Tank caught him by the arm, and Cade glanced to him. “Yeah?”
“Just making sure she’s okay,” Tank replied.
All I could do was nod. I was so totally not okay, but I was okay in the sense Tank was asking.
Tank’s warm gaze held mine, this bartender who barely knew me, but had somehow known I’d had a bad day and just needed to be left in peace while I had a few beers. I should’ve stayed put in my seat at the bar. My raw emotions and crazy day, all of my own making if I was being honest with myself, had gotten me into this mess.
“You want the police involved?” Tank asked.
I shook my head and finally found my voice. “No. Let’s call it even. I punched him, he punched me.”
“You know this guy?” Tank asked next, nodding to Cade.
“Uh huh. It’s okay. He’s an old friend of my family’s. No need to worry,” I managed. On its face, my explanation was true. Cade and I had grown up together in Willow Brook, Alaska. Our families had known each other for years. Yet, my explanation left out so much of what Cade meant to me, it was almost laughable.
Tank released his grip on Cade’s arm and let us be. Cade was quiet as he strode through the bar, the crowd parting around him. I could only imagine how we looked—me in my dirty not-wedding dress and him giving off his usual back the hell off vibes. It was a shock to see him for the first time in years and even more of a shock to be held in his arms. I felt at home in his strong embrace. He held me easily. He always had. I loved that about him. Cade was a good four inches taller than me at six foot three inches and had never cared about how tall I was.

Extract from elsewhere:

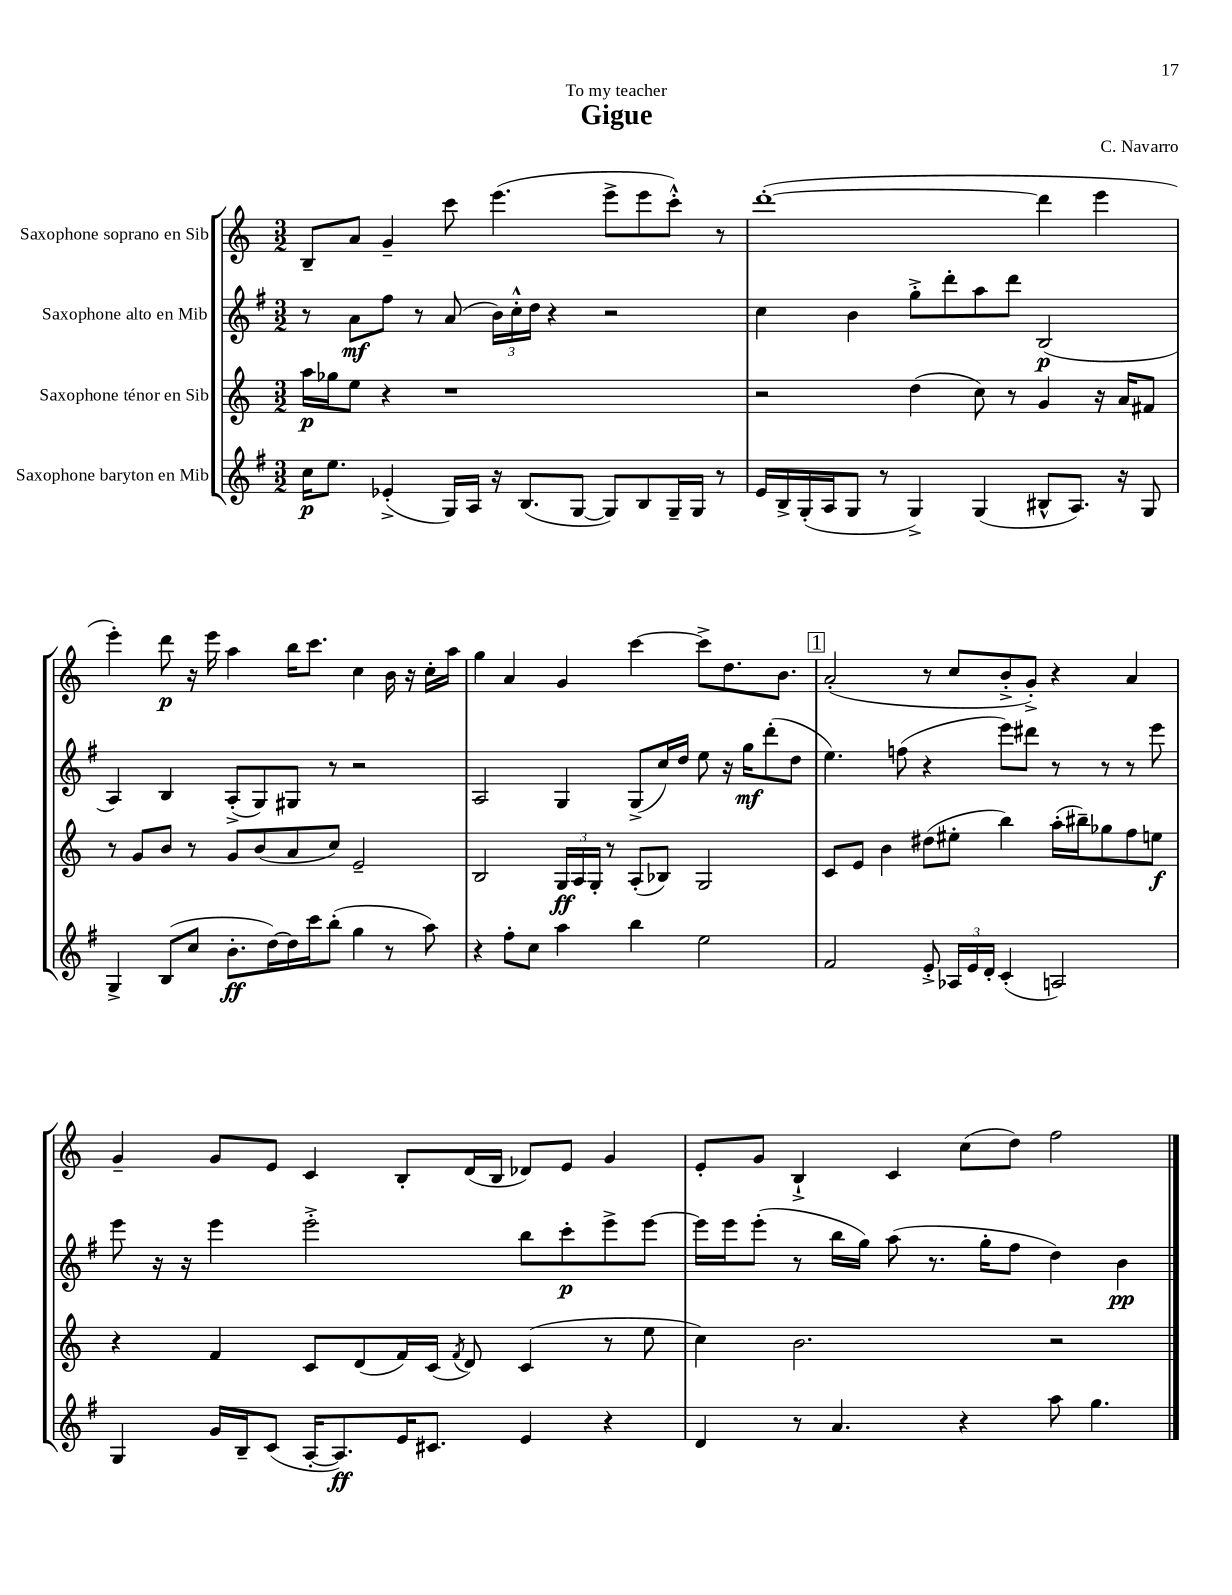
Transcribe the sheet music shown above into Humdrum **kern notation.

He pushed through the door of the bar, stepping out into the late evening. The rain had stopped at some point during the long hours I’d been hiding in the bar.
He paused once we were outside on the sidewalk and glanced down, his gaze catching mine. “Why are you wearing a wedding dress?”
That was Cade, never one to waste time on preliminaries. I’d loved that about him. Oh how I’d loved so many things about Cade, back before he’d left my heart bruised and battered. Right now, I couldn’t seem to recall the pain. All I knew was it felt so good—so, so, so good to be with him.